Successivamente, gli amministratori di Silk Road hanno pubblicato sul loro forum questa risposta:

« Il dado è stato lanciato e ora vedremo cosa uscirà. Intensificheremo gli sforzi per contrastare i loro attacchi e rendere il sito più resistente possibile, questo significa che per un po’ saremo meno sensibili ai messaggi che ci riguardano.
Sono sicuro che questa notizia spaventerà qualcuno, ma dobbiamo vincere la battaglia, una nuova era nascerà. Anche se perdiamo, il genio è uscito dalla bottiglia; stanno combattendo una guerra persa in partenza. »

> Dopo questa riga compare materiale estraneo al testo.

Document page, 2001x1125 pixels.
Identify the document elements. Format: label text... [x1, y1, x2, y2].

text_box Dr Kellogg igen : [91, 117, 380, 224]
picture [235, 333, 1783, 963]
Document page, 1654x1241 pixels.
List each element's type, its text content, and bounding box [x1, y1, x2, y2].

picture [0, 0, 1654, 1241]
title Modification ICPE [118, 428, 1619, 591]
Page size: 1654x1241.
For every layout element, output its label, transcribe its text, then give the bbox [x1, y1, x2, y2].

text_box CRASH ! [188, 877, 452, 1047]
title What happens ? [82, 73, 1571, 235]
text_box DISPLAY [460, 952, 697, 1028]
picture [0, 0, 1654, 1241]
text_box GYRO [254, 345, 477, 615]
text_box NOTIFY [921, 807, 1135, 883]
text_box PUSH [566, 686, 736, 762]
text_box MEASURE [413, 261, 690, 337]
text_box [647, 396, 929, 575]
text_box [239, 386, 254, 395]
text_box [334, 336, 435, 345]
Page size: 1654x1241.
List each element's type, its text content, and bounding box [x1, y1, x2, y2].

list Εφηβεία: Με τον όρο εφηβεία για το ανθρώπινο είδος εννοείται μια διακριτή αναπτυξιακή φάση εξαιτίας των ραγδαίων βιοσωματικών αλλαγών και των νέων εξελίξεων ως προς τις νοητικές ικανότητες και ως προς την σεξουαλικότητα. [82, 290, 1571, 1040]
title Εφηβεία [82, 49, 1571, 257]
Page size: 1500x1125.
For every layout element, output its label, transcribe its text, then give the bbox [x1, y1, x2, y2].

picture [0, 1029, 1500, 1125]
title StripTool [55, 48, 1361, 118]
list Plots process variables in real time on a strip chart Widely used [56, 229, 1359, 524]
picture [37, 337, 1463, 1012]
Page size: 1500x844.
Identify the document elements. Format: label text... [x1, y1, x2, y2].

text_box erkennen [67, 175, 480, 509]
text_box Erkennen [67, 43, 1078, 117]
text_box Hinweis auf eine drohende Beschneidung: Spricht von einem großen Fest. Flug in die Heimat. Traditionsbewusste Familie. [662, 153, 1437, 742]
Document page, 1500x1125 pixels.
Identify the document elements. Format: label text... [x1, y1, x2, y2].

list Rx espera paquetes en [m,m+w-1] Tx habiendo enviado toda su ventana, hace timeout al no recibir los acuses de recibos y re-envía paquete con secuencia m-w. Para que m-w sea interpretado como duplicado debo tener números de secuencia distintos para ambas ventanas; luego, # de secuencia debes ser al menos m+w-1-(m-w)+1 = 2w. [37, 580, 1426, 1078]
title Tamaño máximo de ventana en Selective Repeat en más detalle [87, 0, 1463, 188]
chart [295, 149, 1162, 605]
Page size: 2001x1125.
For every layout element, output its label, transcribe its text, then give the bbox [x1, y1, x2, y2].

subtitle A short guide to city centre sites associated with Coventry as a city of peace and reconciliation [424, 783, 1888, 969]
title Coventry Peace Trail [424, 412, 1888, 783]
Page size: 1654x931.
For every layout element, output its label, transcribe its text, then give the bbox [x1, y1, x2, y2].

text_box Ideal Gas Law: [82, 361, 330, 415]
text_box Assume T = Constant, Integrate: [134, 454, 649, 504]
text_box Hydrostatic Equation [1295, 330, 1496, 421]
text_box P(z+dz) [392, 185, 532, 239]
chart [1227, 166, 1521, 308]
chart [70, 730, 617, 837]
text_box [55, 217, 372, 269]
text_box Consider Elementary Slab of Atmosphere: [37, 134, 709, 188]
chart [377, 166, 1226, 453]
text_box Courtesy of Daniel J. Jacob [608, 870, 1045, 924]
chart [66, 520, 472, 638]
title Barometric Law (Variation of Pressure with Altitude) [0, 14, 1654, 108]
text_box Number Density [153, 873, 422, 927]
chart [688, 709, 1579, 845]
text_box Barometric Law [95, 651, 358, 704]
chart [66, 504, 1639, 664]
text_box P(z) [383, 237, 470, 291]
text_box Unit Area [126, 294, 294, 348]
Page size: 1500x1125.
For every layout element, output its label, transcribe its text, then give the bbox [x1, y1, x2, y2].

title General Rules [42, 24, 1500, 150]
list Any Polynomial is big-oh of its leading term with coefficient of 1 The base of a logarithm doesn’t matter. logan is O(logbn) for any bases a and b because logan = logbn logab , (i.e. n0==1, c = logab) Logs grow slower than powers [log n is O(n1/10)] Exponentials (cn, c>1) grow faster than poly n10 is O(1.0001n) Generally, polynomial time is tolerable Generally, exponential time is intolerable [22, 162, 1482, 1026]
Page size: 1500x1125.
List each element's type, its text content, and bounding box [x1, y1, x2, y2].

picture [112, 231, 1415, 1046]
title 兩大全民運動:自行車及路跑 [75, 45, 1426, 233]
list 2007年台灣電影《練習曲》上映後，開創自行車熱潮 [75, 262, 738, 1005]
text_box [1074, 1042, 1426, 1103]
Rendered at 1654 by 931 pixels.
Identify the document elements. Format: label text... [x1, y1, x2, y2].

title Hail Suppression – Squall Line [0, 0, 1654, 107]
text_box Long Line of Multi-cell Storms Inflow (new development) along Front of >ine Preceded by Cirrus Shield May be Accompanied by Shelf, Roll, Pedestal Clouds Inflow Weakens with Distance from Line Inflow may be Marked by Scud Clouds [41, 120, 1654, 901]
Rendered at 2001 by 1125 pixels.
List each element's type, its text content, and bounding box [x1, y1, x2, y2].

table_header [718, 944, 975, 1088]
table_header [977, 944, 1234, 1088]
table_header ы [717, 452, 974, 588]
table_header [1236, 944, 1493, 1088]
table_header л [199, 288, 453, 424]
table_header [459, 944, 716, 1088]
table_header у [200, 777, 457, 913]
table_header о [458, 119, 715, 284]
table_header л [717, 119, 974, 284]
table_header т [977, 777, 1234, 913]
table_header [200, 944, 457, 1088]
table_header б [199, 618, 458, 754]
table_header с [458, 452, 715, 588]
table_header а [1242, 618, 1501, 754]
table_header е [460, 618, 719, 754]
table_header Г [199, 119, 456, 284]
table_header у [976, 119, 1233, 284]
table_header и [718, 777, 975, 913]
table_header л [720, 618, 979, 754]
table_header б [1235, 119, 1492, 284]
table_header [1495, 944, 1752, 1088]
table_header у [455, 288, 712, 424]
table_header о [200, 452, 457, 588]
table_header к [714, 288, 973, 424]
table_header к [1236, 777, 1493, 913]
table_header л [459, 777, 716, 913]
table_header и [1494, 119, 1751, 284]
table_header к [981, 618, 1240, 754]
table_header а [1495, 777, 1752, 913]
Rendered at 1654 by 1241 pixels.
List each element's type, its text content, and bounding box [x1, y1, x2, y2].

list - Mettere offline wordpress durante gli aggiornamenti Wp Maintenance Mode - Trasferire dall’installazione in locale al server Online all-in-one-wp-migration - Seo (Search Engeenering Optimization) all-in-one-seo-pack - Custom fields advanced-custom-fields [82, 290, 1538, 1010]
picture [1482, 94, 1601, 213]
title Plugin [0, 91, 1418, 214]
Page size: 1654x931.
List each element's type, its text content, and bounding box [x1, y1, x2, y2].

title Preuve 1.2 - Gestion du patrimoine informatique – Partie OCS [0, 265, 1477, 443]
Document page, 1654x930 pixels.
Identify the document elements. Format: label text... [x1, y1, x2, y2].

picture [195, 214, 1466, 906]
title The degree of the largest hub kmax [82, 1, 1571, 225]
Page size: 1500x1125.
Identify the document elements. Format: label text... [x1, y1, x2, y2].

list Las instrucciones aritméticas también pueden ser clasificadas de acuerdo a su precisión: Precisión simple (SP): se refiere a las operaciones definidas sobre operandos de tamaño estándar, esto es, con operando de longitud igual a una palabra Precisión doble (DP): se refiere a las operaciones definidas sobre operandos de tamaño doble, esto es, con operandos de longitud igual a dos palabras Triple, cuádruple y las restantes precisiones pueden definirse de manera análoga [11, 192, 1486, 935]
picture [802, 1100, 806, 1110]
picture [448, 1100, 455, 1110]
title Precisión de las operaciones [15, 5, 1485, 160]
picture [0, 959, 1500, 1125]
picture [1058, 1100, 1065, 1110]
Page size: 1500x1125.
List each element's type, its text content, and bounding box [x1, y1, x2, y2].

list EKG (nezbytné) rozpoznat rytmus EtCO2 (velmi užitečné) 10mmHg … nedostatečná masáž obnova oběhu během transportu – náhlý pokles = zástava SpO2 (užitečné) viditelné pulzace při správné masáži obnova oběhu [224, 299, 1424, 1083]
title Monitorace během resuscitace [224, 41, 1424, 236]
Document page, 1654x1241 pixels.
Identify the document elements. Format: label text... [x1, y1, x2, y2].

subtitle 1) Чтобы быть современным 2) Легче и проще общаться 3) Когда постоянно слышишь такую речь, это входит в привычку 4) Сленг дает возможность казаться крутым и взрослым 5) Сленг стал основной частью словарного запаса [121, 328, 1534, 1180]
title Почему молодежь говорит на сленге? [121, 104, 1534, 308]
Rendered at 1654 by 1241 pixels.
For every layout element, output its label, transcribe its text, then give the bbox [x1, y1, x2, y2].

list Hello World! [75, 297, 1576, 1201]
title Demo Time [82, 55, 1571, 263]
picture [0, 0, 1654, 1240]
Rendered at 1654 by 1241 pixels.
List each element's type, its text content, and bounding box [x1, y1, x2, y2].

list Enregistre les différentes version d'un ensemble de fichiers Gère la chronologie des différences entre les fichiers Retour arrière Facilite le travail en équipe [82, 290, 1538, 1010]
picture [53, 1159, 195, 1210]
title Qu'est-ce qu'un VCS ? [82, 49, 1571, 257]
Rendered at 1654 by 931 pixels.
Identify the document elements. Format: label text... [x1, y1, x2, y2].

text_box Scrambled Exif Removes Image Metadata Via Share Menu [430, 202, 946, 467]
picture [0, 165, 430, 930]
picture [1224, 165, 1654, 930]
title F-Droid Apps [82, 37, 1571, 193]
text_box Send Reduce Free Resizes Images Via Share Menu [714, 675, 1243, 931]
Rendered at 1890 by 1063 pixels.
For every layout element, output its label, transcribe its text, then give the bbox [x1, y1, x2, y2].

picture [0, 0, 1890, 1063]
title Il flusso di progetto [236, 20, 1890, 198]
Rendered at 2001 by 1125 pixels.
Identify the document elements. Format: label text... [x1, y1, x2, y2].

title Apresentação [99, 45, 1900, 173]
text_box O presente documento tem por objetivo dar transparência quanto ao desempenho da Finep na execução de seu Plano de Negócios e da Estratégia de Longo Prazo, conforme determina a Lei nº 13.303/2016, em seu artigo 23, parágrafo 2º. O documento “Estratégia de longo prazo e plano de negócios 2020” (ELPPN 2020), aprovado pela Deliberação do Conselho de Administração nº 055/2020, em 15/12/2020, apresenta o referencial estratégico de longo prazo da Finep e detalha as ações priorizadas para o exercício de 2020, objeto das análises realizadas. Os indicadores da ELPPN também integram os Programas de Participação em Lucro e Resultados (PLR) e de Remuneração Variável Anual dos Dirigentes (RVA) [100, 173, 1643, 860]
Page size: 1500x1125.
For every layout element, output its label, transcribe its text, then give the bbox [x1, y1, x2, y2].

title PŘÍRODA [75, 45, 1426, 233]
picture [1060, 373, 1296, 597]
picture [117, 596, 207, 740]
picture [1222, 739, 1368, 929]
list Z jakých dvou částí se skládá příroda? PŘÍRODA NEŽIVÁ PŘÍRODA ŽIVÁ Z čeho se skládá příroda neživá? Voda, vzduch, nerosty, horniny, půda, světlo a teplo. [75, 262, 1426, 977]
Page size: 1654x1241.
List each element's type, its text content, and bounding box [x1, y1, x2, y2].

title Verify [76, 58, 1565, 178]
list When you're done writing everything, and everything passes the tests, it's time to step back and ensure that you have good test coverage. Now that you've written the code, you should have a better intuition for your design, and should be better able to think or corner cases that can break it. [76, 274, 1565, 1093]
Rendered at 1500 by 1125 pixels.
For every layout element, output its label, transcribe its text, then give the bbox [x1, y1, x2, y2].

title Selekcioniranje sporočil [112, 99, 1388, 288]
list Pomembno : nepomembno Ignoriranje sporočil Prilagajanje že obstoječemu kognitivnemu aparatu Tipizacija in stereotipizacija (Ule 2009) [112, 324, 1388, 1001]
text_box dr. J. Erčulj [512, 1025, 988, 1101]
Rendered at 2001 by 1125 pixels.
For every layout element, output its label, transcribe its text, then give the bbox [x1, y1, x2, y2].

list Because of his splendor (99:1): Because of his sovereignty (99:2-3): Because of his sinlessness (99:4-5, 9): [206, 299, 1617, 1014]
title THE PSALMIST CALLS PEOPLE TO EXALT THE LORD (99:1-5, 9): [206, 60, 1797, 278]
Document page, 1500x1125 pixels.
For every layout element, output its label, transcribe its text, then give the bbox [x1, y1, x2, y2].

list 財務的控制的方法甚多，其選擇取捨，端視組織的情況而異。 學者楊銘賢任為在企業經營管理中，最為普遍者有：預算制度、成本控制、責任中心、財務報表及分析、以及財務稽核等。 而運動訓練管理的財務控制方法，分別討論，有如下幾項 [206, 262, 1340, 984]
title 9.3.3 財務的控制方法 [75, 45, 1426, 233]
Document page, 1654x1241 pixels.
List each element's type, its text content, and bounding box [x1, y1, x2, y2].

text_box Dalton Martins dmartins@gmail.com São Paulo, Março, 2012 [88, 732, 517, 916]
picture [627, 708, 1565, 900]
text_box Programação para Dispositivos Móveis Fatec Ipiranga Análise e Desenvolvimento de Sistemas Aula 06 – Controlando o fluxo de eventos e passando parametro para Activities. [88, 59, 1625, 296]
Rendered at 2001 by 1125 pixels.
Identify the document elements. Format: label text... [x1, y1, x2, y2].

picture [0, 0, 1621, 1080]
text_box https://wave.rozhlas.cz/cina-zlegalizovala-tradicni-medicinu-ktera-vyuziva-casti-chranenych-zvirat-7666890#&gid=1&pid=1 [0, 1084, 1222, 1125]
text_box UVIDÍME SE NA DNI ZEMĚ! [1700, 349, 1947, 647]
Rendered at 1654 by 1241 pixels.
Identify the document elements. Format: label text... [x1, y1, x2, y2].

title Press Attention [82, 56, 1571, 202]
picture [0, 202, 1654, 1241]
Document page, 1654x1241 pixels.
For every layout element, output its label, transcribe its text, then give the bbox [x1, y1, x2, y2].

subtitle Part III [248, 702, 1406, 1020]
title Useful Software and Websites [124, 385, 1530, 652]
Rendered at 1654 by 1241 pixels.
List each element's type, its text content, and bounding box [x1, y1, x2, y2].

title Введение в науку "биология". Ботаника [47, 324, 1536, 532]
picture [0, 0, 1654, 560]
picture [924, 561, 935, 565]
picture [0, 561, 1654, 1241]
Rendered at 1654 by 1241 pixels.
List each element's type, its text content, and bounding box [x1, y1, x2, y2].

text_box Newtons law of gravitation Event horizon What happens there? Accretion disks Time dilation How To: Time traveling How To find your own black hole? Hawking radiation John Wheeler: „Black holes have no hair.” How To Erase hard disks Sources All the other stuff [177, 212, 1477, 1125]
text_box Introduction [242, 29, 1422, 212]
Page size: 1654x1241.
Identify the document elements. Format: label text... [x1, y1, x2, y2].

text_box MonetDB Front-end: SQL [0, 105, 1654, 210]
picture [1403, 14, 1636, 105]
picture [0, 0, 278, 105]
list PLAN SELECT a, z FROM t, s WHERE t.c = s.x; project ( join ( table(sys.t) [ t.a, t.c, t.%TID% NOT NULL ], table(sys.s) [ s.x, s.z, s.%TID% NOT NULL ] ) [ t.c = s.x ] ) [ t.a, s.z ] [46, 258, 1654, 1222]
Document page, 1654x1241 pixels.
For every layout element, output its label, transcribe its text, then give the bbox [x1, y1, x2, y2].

Dopo questi eventi, il traffico sul sito è cresciuto enormemente e il bitcoin ha subito un corrispondente aumento di valore.

Il sito è stato anche usato — durante la discussione legislativa dello Stop Online Piracy Act del 2011 — come un esempio dell’evoluzione di alcuni siti web a rete distribuita, e di sistemi informatici che, per la loro struttura, non sono bloccabili filtrando il nome del dominio, come proposto con il SOPA.